ACTIVITY:
Reproduce the text of every item below word for word, leaving out the pictures.

[Saved entries]
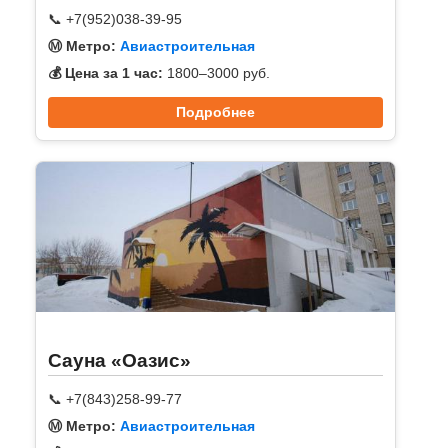
📞 +7(952)038-39-95
Ⓜ️ Метро:
Авиастроительная
💰 Цена за 1 час:
1800–3000 руб.
Подробнее
Сауна «Оазис»
📞 +7(843)258-99-77
Ⓜ️ Метро:
Авиастроительная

TASK SOLUTION:
📞 +7(952)038-39-95
Ⓜ️ Метро:
Авиастроительная
💰 Цена за 1 час:
1800–3000 руб.
Подробнее
Сауна «Оазис»
📞 +7(843)258-99-77
Ⓜ️ Метро:
Авиастроительная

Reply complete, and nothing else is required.